This thing started off horribly. Walk (picked off), single, single, homer. Boom, down 3-0. But Max Fried righted the ship, threw down 4 more innings scoreless, and more importantly, the pen held the fort. Anthony Swarzak, Chris Martin, Shane Greene, and Mark Melancon all contributed a scoreless inning apiece to shut the down. So after the three-run homer, the mighty Dodgers never scored again. 9 scoreless innings.

But if you watched the game, the story was our prized superstar getting pulled from the game. The issue in question was Ronald watching a hard-hit opposite field home run that ended up bouncing off the wall. So instead of potentially a triple, he had to settle for a single because he watched it. For a long time.

There are plenty of opinions all over the internet, and this is one man’s:

If I want to know how Brian Snitker feels about Ronald Acuna, and whether or not there should be a relationship of trust where Brian Snitker should pull Ronald, I need to look no further than here:

That was Snitker’s post-game comments after Acuna was plunked by Jose Urena. As far as I’m concerned, Brian Snitker has absolutely earned the right to reprimand Ronald Acuna how he sits fit in this situation. The thing about Snitker is that he’s not a disciplinarian, and you can tell with how the team plays. They play with fire and fun and craziness, and we all love it as fans. But Acuna went too far. You can’t watch a ball that, at best, would have barely left the yard for that long.

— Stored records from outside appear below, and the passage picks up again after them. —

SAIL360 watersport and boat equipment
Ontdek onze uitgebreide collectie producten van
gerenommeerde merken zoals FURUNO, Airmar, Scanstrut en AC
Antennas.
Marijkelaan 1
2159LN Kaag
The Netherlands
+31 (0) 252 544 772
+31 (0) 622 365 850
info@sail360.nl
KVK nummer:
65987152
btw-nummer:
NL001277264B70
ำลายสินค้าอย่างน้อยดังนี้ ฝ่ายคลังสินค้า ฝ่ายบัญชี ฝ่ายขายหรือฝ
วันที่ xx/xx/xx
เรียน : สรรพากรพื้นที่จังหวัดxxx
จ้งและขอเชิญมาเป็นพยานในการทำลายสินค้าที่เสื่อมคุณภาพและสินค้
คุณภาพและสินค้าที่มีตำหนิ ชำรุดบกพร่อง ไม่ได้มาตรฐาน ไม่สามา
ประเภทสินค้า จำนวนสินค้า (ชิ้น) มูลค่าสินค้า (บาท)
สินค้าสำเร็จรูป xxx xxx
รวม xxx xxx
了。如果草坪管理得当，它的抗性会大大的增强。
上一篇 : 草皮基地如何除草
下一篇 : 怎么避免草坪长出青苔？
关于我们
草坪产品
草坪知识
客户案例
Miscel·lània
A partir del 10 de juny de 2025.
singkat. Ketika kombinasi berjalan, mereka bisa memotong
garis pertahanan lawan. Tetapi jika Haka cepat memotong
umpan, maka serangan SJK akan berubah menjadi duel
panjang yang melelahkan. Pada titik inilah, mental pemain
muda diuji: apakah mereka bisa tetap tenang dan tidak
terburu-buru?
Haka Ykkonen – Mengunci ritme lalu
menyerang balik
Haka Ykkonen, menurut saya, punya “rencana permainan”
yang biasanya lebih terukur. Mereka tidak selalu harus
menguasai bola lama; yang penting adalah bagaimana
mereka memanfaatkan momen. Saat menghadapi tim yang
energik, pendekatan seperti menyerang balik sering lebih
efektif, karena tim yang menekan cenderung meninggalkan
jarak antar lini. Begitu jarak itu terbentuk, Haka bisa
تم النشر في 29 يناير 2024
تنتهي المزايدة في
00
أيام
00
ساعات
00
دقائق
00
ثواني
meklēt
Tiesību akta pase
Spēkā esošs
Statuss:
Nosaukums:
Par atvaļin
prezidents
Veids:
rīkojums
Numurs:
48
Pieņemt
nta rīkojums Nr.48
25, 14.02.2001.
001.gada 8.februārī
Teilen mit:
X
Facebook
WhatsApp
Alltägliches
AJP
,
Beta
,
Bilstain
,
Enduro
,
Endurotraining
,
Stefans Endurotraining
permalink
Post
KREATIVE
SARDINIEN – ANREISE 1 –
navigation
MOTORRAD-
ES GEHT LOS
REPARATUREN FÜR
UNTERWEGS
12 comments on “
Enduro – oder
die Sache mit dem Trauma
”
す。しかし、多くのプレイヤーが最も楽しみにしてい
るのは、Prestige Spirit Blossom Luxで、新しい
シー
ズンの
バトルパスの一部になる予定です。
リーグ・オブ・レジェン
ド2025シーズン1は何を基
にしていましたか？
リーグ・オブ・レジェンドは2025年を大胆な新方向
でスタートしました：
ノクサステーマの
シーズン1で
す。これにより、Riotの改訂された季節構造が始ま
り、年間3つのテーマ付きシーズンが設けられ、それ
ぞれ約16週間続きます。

So when Snitker does something to reprimand a player, you know it’s because the player crossed a very hard-to-cross line. Not every manager should pull a player from the game for what Acuna did. It hurt the team, absolutely, and it wasn’t that egregious of an offense, and some managers would be criticized for doing that too often. But Snitker likes his guys to play fast and loose, but they can’t take it too far. Acuna took it too far. But because there’s no question whatsoever whether Snitker loves his players and whether his players love him, then he can drop the hammer when he feels like he needs to.

Like I said, just one man’s opinion.

The other big event in the game was Rafael Ortega‘s grand slam in the bottom of the 6th. It’s easy to cheer for the player in that situation. Ortega’s 28th, and he’s a sub-replacement level player for his career. But he’s got 3 hits in 10 at-bats, one of which was today’s big home run, so he’s filling in admirably while almost half of our starting lineup is on the IL.

And more importantly, we took 2 of 3 from Los Angeles while we didn’t have our best team. That’s going to give you some confidence going forward. Off-day tomorrow, then the Marlins come to town for 3.